Bağımsız Türkiye Partisi (BTP) Genel Başkanı Prof. Dr. Haydar Baş, Trump'ın Kudüs kararından bugüne kadar yazdığı üç makalede meseleyi her yönüyle mükemmel bir şekilde önümüze koymuş ve tarihi bir çözümü de deklare etmiştir. Biz de bu üç yazıda ifade edilen gerçekleri maddeler haline getirerek sizler için özetledik:
* ABD Başkanı Trump'ın "Kudüs İsrail'in başkentidir" ilanı tüm İslam âlemine yapılmış bir hakarettir.
* Bu ilan, Mescid-i Aksa'nın yıkılıp Süleyman Mabedi'nin inşasına giden yolda ilk nabız yoklamasıdır.
* Yine bu ilan, yüzyıllardır uyuşturulmuş, benliğini yitirmiş, dinlerarası diyalog ve misyonerlik faaliyetleriyle kimyası bozulmuş İslam dünyasının Mekke ve Medine'den önce Mescid-i Aksa ile denenmesidir.
* Mescid-i Aksa, Hz. Peygamberin Miraç mucizesinde göğe çıkmadan önce peygamberlere namaz kıldırdığı, ilk kıblegahımız ve ziyaret edilmesi istenen sevilmiş ve seçilmiş olan bir yerdir; tüm İslam âleminin kutsal mekanıdır.
* Bu açıdan bakıldığında Mescid-i Aksa ve Kudüs mevzuu, sadece Filistinlilerin ya da Arapların değil, tüm İslam âleminin meselesidir.

§ **Görev A**
Kudüs kararına dair metne göre aşağıdaki soruları yanıtlayın:
(i) Haydar Baş, Trump'ın Kudüs kararından bu yana kaç makale yazmıştır?
(ii) İlan, Mescid-i Aksa'nın yıkılıp hangi yapının inşasına giden yolda ilk nabız yoklaması olarak nitelendiriliyor?
(iii) Mescid-i Aksa ve Kudüs mevzuu, metinde kimin meselesi olarak gösteriliyor?
§ **Görev B**
Kudüs kararına dair metni, son maddenin ardından aynı üslupla yeni maddeler ekleyerek sürdürün.

§ **Sağlanan bilgiler**
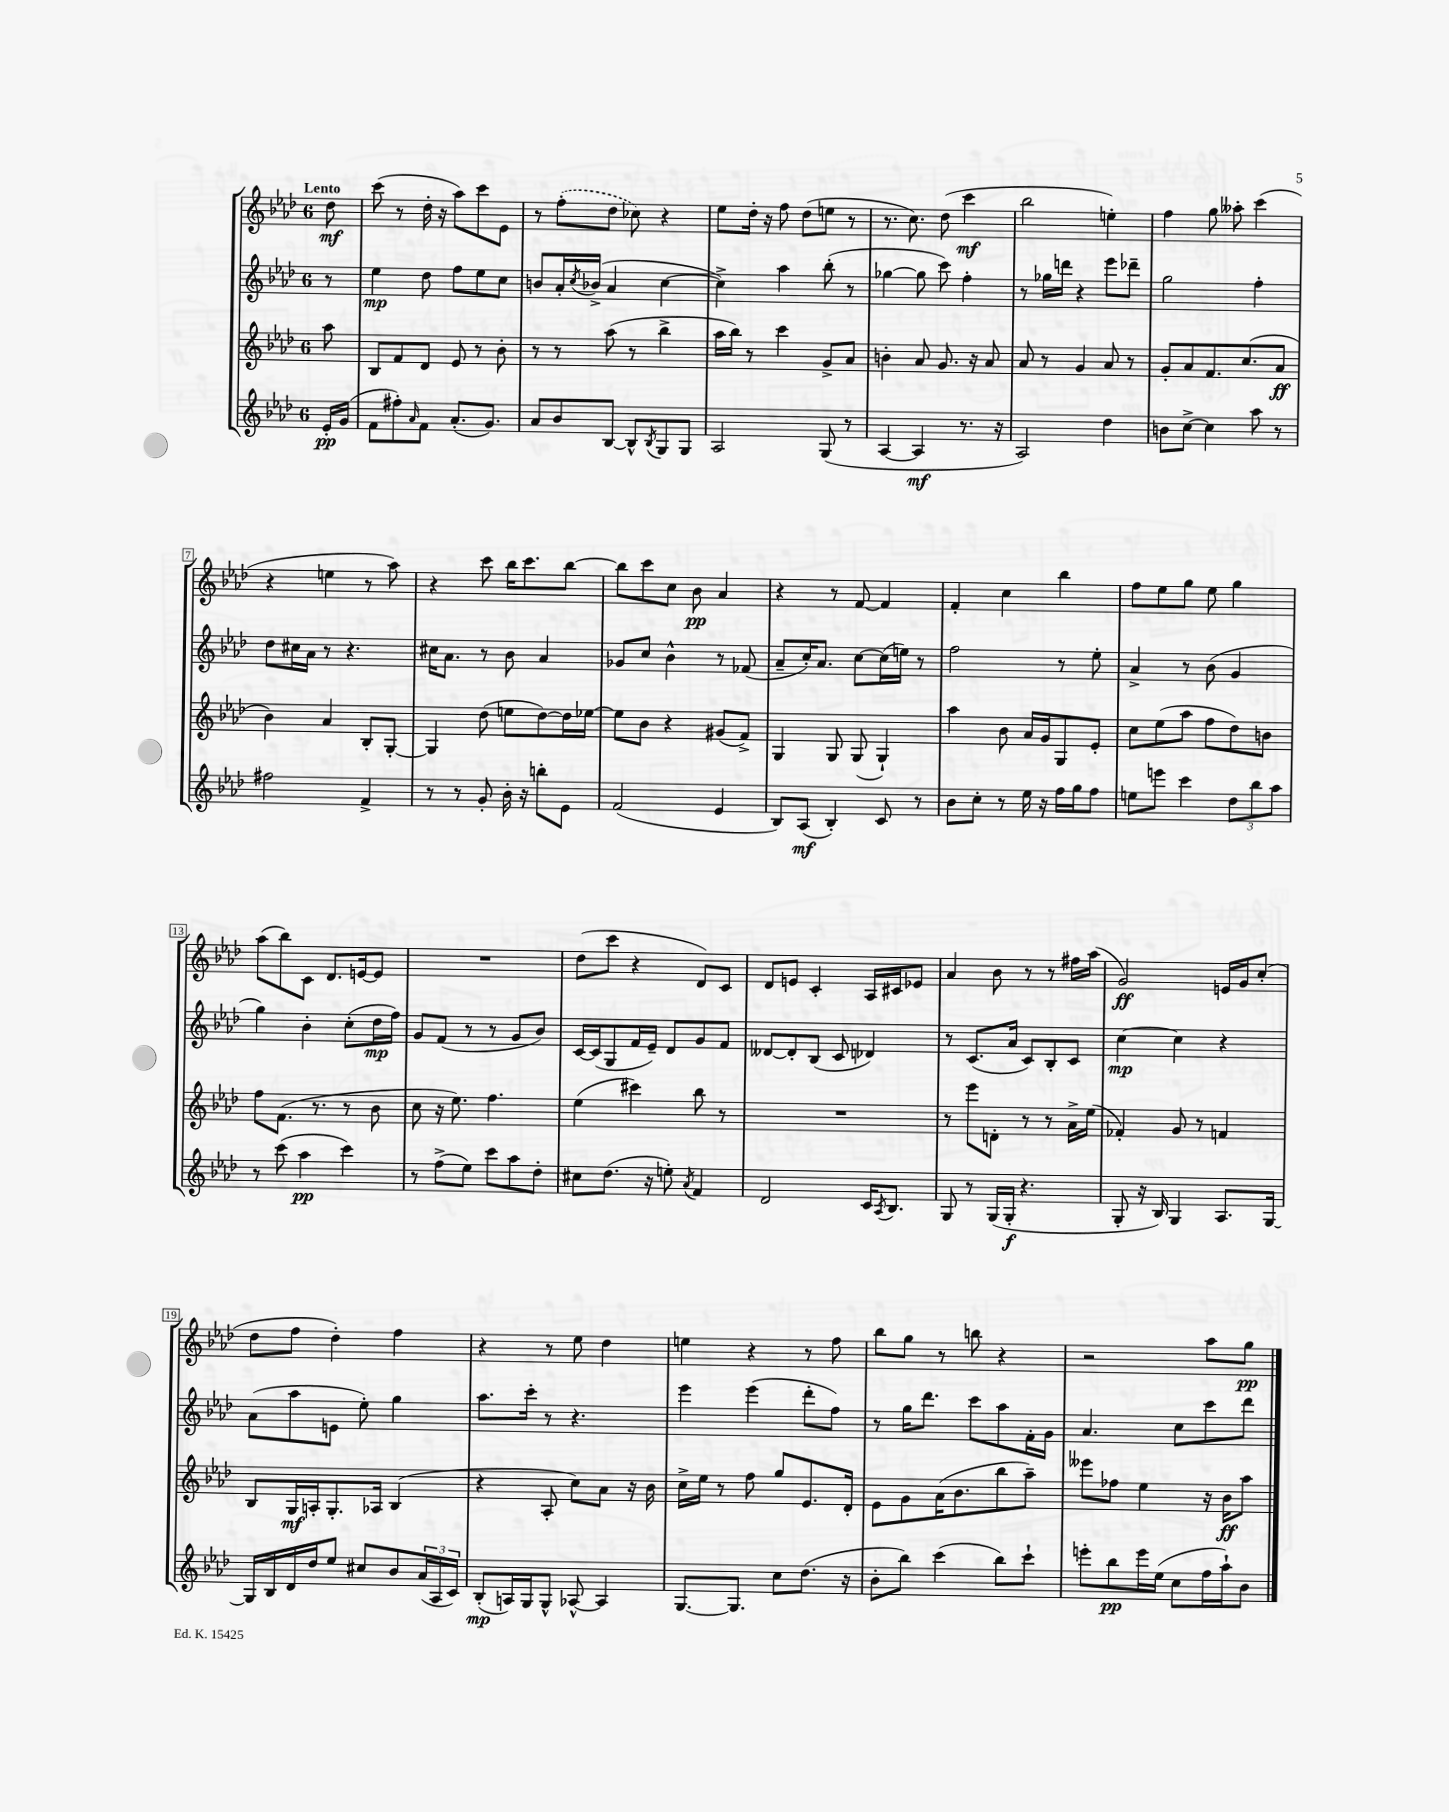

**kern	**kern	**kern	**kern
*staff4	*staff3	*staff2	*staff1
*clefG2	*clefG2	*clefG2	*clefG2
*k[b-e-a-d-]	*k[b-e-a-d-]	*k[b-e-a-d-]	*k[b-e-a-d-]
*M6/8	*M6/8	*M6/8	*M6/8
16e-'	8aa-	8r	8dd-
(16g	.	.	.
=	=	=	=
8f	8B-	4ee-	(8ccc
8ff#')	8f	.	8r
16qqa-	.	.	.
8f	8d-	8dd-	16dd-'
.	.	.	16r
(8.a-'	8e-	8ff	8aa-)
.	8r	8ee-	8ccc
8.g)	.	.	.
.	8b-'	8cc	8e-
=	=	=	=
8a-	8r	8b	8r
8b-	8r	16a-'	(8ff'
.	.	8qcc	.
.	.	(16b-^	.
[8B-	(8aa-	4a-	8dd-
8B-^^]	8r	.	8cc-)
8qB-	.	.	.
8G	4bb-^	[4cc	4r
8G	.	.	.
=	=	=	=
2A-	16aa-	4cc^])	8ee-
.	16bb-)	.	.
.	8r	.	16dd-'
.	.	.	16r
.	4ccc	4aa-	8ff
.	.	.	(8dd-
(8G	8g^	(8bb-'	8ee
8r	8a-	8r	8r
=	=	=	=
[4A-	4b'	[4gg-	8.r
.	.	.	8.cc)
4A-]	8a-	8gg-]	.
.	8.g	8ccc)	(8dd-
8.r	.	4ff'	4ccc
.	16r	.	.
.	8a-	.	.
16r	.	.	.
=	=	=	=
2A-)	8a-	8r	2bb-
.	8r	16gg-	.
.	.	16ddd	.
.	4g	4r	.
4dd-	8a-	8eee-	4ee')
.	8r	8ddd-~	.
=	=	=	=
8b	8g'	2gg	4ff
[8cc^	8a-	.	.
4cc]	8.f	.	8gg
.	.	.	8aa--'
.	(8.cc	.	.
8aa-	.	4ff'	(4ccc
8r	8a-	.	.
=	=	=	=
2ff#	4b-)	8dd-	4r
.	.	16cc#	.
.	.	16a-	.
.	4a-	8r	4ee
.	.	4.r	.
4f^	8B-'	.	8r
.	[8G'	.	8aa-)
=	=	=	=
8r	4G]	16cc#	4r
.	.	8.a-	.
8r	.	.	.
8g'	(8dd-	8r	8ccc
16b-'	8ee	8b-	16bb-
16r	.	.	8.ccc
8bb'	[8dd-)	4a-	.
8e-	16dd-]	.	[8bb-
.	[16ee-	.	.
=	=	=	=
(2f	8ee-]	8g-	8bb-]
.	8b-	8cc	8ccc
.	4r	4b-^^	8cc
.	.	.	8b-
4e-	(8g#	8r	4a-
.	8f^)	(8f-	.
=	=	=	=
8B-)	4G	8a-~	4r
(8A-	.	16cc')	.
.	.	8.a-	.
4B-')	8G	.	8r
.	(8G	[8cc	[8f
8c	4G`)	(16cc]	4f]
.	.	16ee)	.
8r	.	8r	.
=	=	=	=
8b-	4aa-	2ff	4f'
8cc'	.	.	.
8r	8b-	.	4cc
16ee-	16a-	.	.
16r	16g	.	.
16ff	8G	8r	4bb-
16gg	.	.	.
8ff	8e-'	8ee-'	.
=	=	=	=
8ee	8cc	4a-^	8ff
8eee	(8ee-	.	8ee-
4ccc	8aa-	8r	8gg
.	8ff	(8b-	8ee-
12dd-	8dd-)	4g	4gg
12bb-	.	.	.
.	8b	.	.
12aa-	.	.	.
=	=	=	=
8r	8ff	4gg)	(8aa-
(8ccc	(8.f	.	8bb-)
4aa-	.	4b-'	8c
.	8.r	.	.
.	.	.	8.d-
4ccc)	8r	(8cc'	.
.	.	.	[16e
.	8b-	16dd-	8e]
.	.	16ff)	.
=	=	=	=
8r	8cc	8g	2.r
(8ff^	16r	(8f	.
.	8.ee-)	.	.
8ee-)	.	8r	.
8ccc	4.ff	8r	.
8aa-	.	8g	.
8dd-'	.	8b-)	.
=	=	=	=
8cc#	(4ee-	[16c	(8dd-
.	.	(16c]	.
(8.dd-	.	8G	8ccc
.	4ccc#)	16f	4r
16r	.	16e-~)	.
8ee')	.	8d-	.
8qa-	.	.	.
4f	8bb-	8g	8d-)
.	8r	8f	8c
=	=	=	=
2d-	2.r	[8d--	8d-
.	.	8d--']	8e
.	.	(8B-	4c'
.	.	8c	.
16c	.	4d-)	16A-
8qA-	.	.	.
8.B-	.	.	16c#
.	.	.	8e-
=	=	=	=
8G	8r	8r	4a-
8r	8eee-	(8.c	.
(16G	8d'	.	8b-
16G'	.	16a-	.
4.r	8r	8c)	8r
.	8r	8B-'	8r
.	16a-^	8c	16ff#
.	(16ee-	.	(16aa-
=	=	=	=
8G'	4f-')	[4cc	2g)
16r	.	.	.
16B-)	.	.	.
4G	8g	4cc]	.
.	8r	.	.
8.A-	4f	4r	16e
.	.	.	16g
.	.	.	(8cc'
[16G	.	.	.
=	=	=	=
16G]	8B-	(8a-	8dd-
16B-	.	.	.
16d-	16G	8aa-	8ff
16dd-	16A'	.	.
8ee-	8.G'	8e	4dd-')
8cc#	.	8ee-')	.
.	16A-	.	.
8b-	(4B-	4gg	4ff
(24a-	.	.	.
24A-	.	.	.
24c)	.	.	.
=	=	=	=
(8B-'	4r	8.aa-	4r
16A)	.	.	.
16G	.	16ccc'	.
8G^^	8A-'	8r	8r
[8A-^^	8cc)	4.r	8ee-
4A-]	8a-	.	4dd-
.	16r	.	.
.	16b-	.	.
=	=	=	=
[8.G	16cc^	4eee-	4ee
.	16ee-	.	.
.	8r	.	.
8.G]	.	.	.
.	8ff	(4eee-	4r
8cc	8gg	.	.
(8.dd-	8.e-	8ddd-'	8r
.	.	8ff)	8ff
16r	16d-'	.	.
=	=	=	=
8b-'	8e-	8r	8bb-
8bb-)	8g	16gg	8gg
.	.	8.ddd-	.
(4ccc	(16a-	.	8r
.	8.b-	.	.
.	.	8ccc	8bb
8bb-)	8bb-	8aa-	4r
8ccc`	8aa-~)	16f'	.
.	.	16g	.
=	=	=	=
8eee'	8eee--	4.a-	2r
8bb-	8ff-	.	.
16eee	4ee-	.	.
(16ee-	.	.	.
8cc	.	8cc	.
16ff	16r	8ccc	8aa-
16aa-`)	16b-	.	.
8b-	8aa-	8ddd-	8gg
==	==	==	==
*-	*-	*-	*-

§ **Görev sonucu A**
(i) Üç makale.
(ii) Süleyman Mabedi'nin.
(iii) Sadece Filistinlilerin ya da Arapların değil, tüm İslam âleminin meselesi olarak.

§ **Görev sonucu B**
* Bugüne kadar İslam âlemi, İslam dininin kutsalı olan, Hz. Peygamberin ayak bastığı bu seçilmiş mekânı, Yahudi ile masa başında tartışmaya açmaktan, Hıristiyan ve Yahudi dünya ile paylaşmayı düşünmekten başka bir şey yapmamıştır.
* Eğer İslam dünyası, baştan Kudüs ve Mescid-i Aksa üzerindeki haklarından vazgeçerse, gelecekte bir karış Filistin toprağı kalmayacaktır.
* İsrail'in ve ardından Trump'ın attığı Kudüs adımına karşı İslam coğrafyasında verilen cılız ve hiçbir etkinliği olmayan tepki, esasen İslam âleminin iman zafiyetinin bir göstergesidir.
* İslam İşbirliği Teşkilatı'nın (İİT) Kudüs gündemli gerçekleştirdiği olağanüstü zirvede, "Doğu Kudüs Filistin'in başkenti" olarak ilan edilerek büyük bir yanlış yapılmıştır.
* Bu ilanla İslam ülkeleri, İslam'ın kutsalı Mescid-i Aksa'yı barındıran Kudüs'ün, doğu ve batı olarak bölünmesini resmen kabul etmiştir.
* Kudüs'ün doğu ve batı olarak bölünmesi demek ve de doğusunu Filistin'in başkenti olarak ilan etmek, Filistin halkını, ABD'nin başını çektiği Hıristiyan batıyı da arkasına alan İsrail'e karşı yalnız bırakmak demektir.
* İİT'nin bu zirvesi tam bir fiyaskodur, Kudüs en büyük darbeyi İslam dünyasının içinden almıştır.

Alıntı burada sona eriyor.